Elderly people and women are notable at-risk populations for chronic insomnia, which has been shown to share a reciprocal relationship with several other health conditions, said Daniel Greer, PharmD, BCPP, clinical assistant professor, Rutgers Ernest Mario School of Pharmacy.
Transcript
Can you speak on at-risk populations for chronic insomnia?
Sleep has a reciprocal relationship with so many disease states. If you are depressed, you probably have issues with sleep, whether that be sleeping too little or sleeping too much. Or it could be the other way, that maybe your issues with sleep made you more predisposed and led to your depressive illness.
It's not just mental illnesses, it's medical conditions as well. So, people who sleep less have a higher likelihood of getting infections, colds, and getting sick in that way. Also, people who are sick and have colds and infections don't sleep as well. So, then they aren't able to rebuild their immune system and rebuild that functioning.
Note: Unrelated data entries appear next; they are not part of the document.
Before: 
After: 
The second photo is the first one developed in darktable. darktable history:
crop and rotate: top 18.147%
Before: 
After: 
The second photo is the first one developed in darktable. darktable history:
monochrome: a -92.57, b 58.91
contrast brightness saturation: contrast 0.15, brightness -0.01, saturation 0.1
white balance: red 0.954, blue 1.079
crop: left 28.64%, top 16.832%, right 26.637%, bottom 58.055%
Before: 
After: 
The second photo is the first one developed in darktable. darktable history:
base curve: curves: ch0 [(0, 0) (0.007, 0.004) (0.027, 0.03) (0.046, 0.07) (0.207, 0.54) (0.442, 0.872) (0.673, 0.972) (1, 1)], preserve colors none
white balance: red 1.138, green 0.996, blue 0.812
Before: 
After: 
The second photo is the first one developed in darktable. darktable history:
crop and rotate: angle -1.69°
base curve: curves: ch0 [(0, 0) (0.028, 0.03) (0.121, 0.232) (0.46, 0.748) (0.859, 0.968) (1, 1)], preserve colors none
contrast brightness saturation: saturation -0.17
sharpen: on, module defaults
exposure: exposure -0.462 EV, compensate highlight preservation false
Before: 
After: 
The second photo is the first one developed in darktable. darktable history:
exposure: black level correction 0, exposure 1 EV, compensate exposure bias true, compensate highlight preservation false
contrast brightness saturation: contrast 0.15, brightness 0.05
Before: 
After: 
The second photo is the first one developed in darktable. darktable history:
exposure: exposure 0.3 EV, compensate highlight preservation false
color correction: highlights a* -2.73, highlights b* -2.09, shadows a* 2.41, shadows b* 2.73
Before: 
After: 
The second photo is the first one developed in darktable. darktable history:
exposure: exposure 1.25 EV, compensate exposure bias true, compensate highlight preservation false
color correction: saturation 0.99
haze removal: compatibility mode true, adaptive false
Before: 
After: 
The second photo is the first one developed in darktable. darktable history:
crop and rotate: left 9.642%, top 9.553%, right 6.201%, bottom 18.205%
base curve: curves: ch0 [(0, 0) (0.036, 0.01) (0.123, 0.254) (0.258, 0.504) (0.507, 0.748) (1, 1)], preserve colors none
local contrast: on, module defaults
Same goes for a lot of things–pain as well. People who have pain don't sleep as well, and then people who don't sleep as well are more sensitive to pain. So, the impact of insomnia is kind of like a snowball, whether it starts young or whether it starts in adulthood, there's these issues that keep growing.
For any at-risk populations, the biggest at-risk population is the elderly. The older and older you get, the more likelihood that you're going to have chronic insomnia. So, generally young people have less insomnia than elderly people. Next, women have a higher likelihood of insomnia and another at-risk population is just genetics.